Document extract |

The British pound inched away from its two-and-a-half-year low against the U.S. dollar on Tuesday after media reports that the new prime minister, Liz Truss, would announce a major plan to freeze energy bills for households to ease the cost of living crisis.

The pound reached $1.16 amid reports that widespread relief was being considered, before reversing most of its gain and trading at about $1.15 by late afternoon in London. A cap on household electricity and gas bills is set to rise next month, with the average bill increasing 80 percent to 3,549 pounds, from about £2,000, or $2,317.

The pound’s small reversal comes amid a long downward trend: This year, the British currency has dropped about 15 percent against the dollar as the country’s economic outlook has worsened with rising prices restraining consumer spending, normally a key driver of economic growth. The U.S. dollar has been strong against all major currencies this year, but there have been few things working in Britain’s favor in currency markets as the country has a double-digit inflation rate and growing predictions of a recession.

Given material |
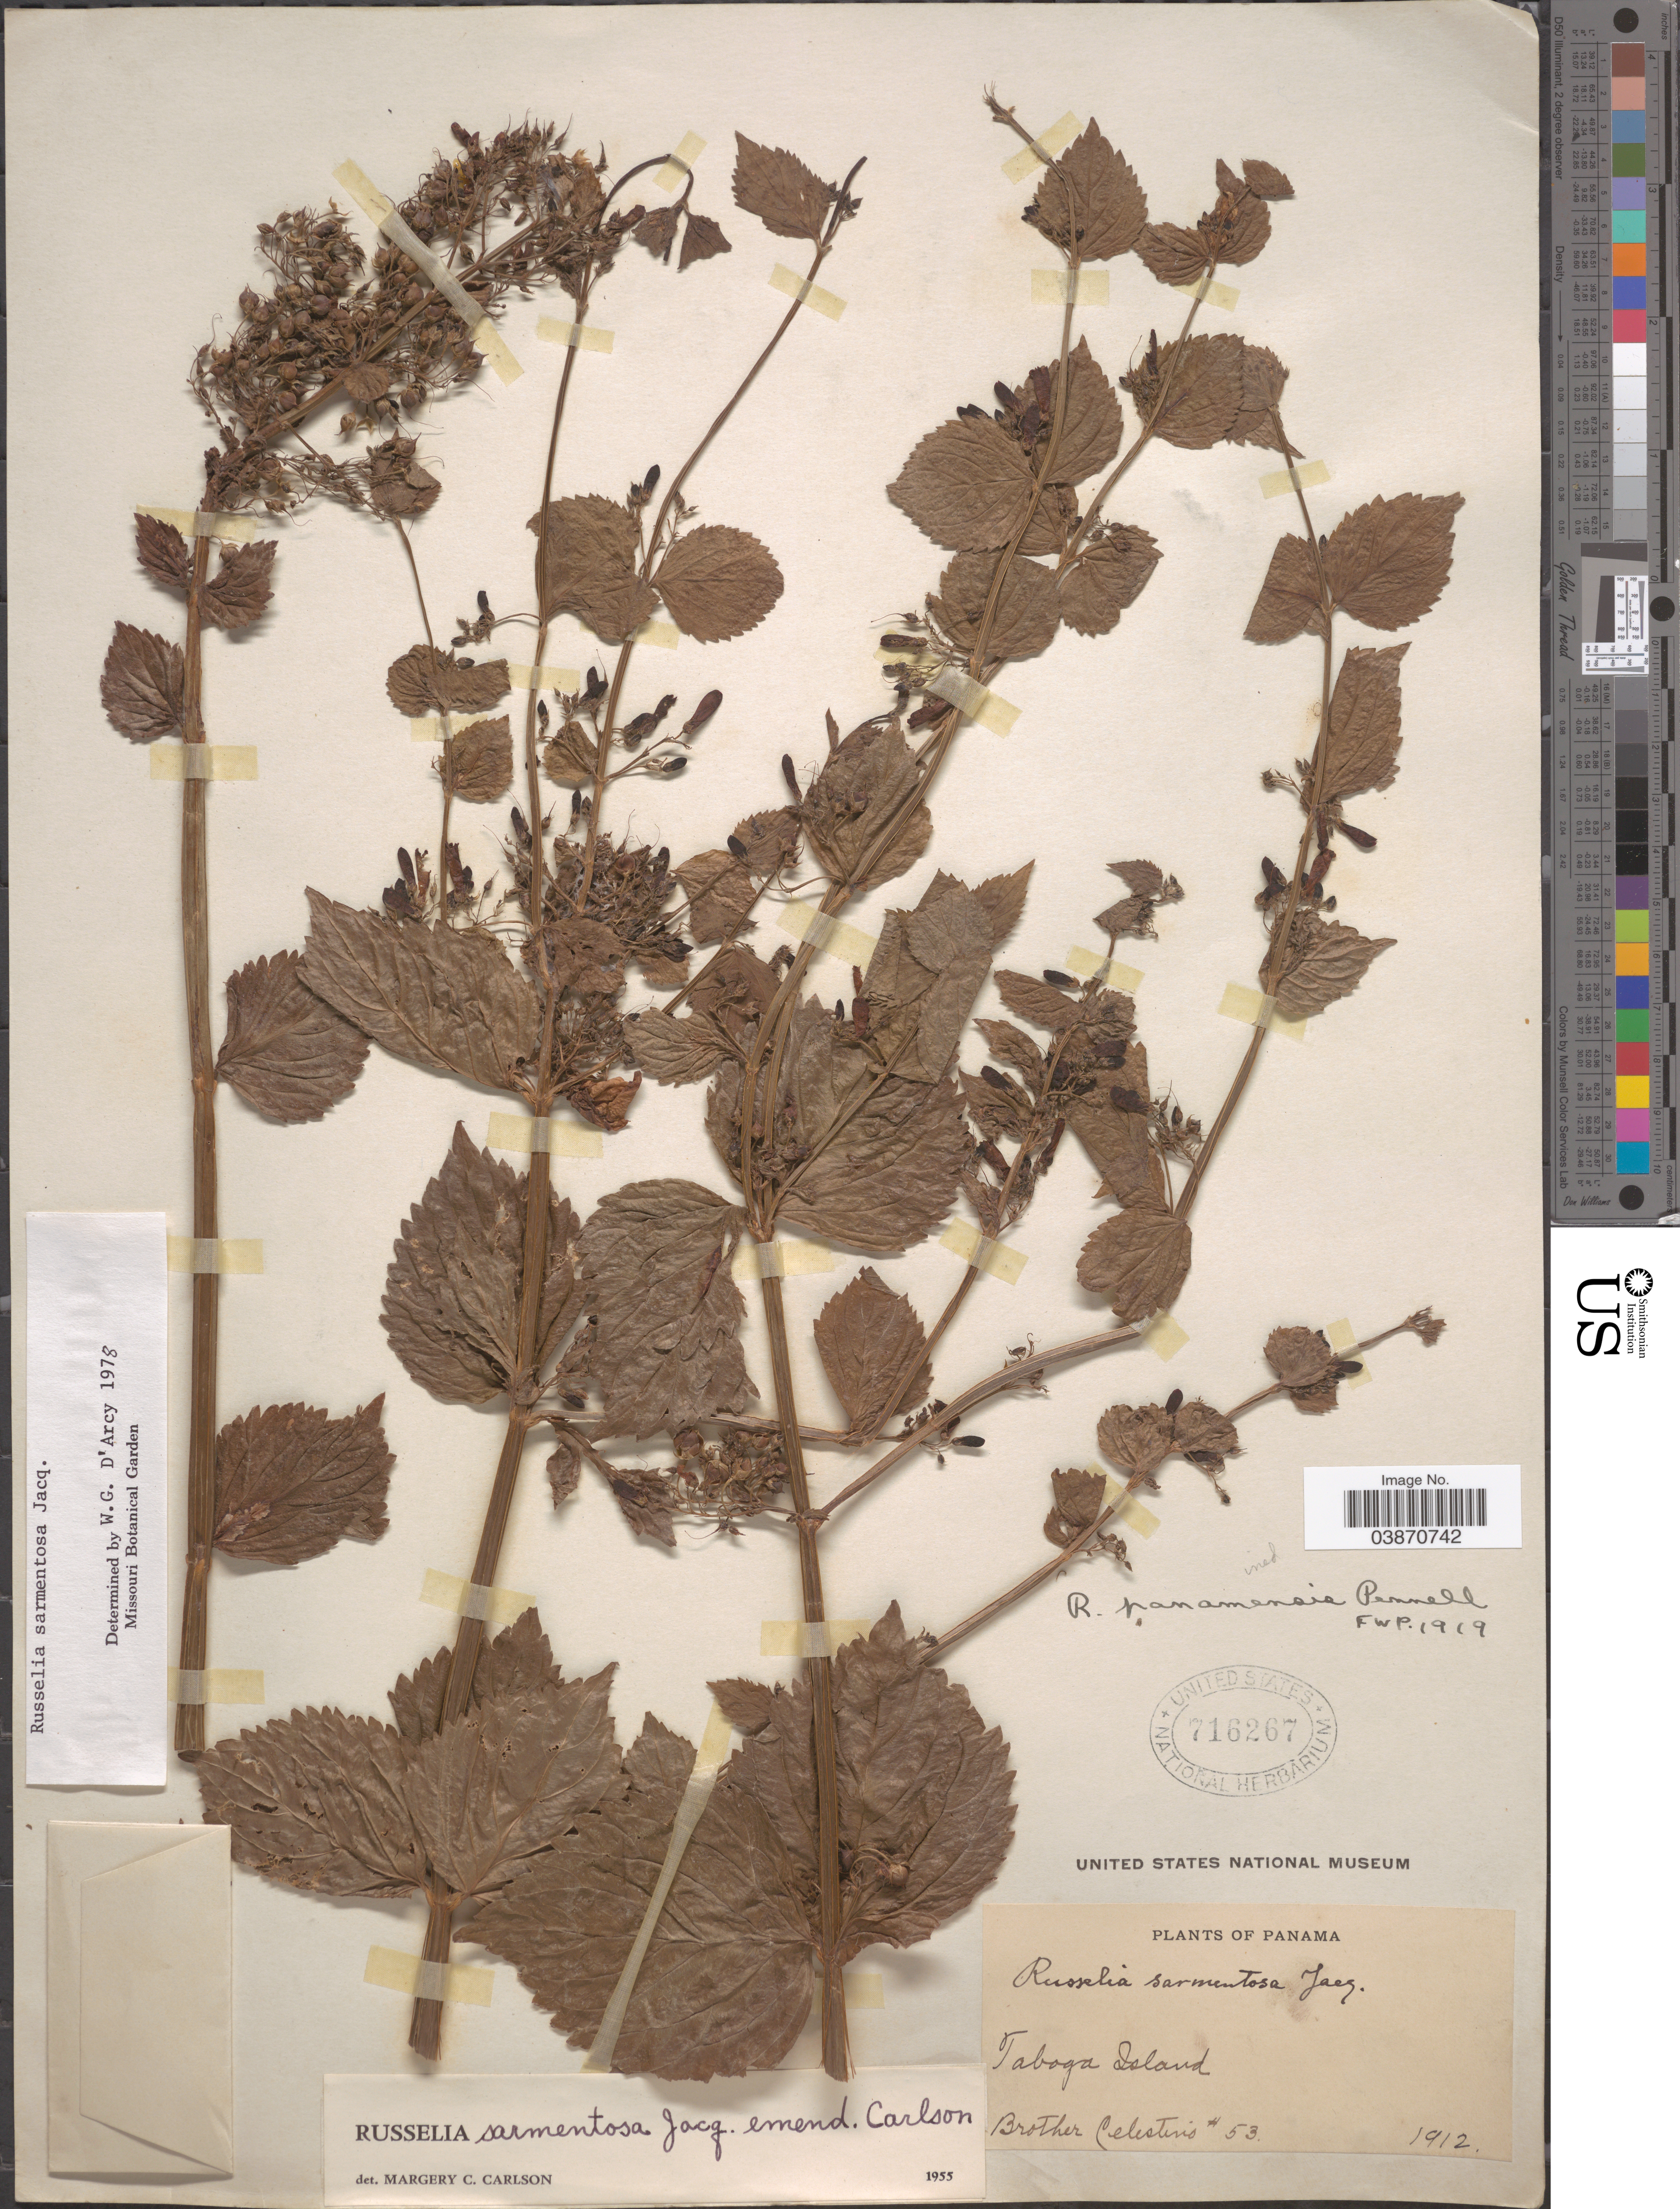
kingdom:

Exercise goal |
Reproduce the part of the British pound article starting with "The British pound" and going on through "of living crisis.", word for word.

Solution to this task |
The British pound inched away from its two-and-a-half-year low against the U.S. dollar on Tuesday after media reports that the new prime minister, Liz Truss, would announce a major plan to freeze energy bills for households to ease the cost of living crisis.